## Exercise
From the line containing "APPUNTAMENTI" down to the line containing "ФК Кијевци vs liverpool" in the records below, reproduce every line exactly, ends included, and omit all others.

Stored records
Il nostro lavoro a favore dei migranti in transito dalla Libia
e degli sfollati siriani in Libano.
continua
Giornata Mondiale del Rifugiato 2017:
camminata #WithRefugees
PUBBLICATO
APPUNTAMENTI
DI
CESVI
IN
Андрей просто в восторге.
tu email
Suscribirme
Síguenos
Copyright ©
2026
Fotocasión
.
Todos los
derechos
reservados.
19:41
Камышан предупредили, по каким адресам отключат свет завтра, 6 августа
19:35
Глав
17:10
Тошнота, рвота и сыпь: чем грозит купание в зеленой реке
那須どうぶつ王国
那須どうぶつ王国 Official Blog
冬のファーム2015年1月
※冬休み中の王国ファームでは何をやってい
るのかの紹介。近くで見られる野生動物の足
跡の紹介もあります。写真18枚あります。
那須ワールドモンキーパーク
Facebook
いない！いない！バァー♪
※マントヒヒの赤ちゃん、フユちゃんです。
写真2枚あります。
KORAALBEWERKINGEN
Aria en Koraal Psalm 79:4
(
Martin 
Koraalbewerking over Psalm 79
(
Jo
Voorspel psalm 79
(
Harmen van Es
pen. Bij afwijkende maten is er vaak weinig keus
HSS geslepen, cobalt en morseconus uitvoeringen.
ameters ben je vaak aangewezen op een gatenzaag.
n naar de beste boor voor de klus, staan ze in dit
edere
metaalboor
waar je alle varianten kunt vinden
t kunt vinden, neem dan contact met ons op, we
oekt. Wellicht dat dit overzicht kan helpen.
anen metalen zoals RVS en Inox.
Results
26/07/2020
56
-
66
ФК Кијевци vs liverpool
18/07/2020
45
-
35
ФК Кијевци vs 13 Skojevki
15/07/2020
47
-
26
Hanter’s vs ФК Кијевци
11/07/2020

## Answer to the exercise
APPUNTAMENTI
DI
CESVI
IN
Андрей просто в восторге.
tu email
Suscribirme
Síguenos
Copyright ©
2026
Fotocasión
.
Todos los
derechos
reservados.
19:41
Камышан предупредили, по каким адресам отключат свет завтра, 6 августа
19:35
Глав
17:10
Тошнота, рвота и сыпь: чем грозит купание в зеленой реке
那須どうぶつ王国
那須どうぶつ王国 Official Blog
冬のファーム2015年1月
※冬休み中の王国ファームでは何をやってい
るのかの紹介。近くで見られる野生動物の足
跡の紹介もあります。写真18枚あります。
那須ワールドモンキーパーク
Facebook
いない！いない！バァー♪
※マントヒヒの赤ちゃん、フユちゃんです。
写真2枚あります。
KORAALBEWERKINGEN
Aria en Koraal Psalm 79:4
(
Martin 
Koraalbewerking over Psalm 79
(
Jo
Voorspel psalm 79
(
Harmen van Es
pen. Bij afwijkende maten is er vaak weinig keus
HSS geslepen, cobalt en morseconus uitvoeringen.
ameters ben je vaak aangewezen op een gatenzaag.
n naar de beste boor voor de klus, staan ze in dit
edere
metaalboor
waar je alle varianten kunt vinden
t kunt vinden, neem dan contact met ons op, we
oekt. Wellicht dat dit overzicht kan helpen.
anen metalen zoals RVS en Inox.
Results
26/07/2020
56
-
66
ФК Кијевци vs liverpool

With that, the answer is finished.